Friday, July 07, 2006

Home at last!

Just a quick note to let you all know we're back in Corvallis. It's been a long strange trip, as they say. Actually it was really amazing and a great experience for all of us.

Our friend Judi met us at the airport at 1AM (!), and drove us home. When we got here Joanna and Casandra were waiting up for us, having fixed up the house like a Class 5 hotel - flowers, chocolates on the pillow and all. We have the SWEETEST neighbors.

I'll get some home pics on here soon, but otherwise I think this is about the last post for this blog. Thank you all for listening and for you comments.

Sunday, July 02, 2006

Mosegaarden, Denmark

I'm sitting in a chair in the side lawn at Mosegaarden, Ole and Vibeke's country place outside of Odense. It's 23 deg (Centigrade of course, this isn't backwards USA). My wife is sitting next to me in panties and a t-shirt, looking lovely as ever after these 25 years of marriage. Dozens of birds are singing in the trees around the yard, there are hordes of bicycle riders going by in pelatons and singly. I can hear the high speed eletric commuter train rolling by in the background. It makes only a steel on steel swish sound. The occasional car goes by, small, efficient, and relatively quiet. In the distance there are a dozen wind turbines turning lazily in the morning breezes.

The horses are fed and Connor finished scrubbing out the watering troughs this morning. I also finished scything the brush from the east fence, a task I've enjoyed greatly.

The scythe is a magnificent example of agricultural intelligence. When swung smoothly, close to the ground it floats through thistle and nettle stems making little "ching ching" noises as it clips off the larger stems. I carry a small stone to maintain that edge as I work. You really can feel it when it needs a touch up. I occupied several mornings using it to clear the back horse fences of nettle and thistle while waiting for Marco Polo to finish his feed.

To get there, I spent a day tuning up the neglected scythe. It's a fine tool, Austrian made, light and well formed to the task. Having worked it over with an improvised anvil and hammer, the edge of the blade is just thicker than a piece of paper, bending slightly under pressure from a thumb nail. The final edge should be put on with a rounded hard stone swept across both sides of the blade with a gloved hand. Be careful, that blade is very sharp.

Anybody who's read Ernest Callenbach's Ecotopia books will immediately recognize the scene described here. Denmark is as close to Ecotopia as anyplace I've been. There seems to be a genuine concern for and appreciation of the fragility of the environment we need to survive on this planet. The social systems, especially health care and child support, while not perfect, appear to me to be the best anywhere on the planet. People really do use bicycle and mass transit in favor of the car. Consequently there is noticeably less traffic on the roads than anywhere, except maybe outback Australia.

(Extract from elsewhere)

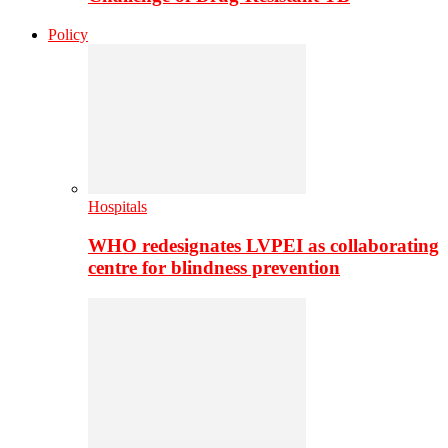
Policy
Hospitals
WHO redesignates LVPEI as collaborating
centre for blindness prevention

After 9 months of travel involving a large variety of situations, this feels the most like home. We've been left to care for a small farm with 4 horses and assorted small furry critters. There's work to be done, friendly neighbors, bikes to ride, a marvelous kitchen to cook in, and wireless internet - Just like home. This situation is helping to get our head and hearts around the concept of being at home again.

Saturday, July 01, 2006

A little rant

In line with a book I read recently, Don't Think of an Elephant, I'm working on a new concept/name; "corporates". It's all the organizations and induhviduals who act without conscience or ethics. It's the agribusiness that grows crops but looses top soil. It's the automobile industry that destroyed public transit to create a market. It's the drug companies that market products that don't work or actively cause harm. It's also individuals who do things that deprive others of freedom or peace. This would include both those who act in the guise or under cover of actual corporations (see theft by corporates is protected by law) for instance, or several books by Thom Hartmann, and those who act under cover of public apathy in the face of unkind or illegal acts by others, such as
street theft.

Granted, not all these examples are directly perpetrated by actual multinational corporations. But in most cases I can think of, the (lack of) ethical standards required to commit such acts have been taught to or forced on us by corporates or their supporters (can you say John Dewey's training for the insdustrial revolution?)

What is needed is new lexicon to frame the questions of our time that allow us to think of them as they realistically affect people, rather than as they affect the corporates, and the governments they install. The corporates have spend billions of dollars and much very focused attention on building frames that allow only their way of thought. Real people need to take similar measures if we are to take back our commons and our government.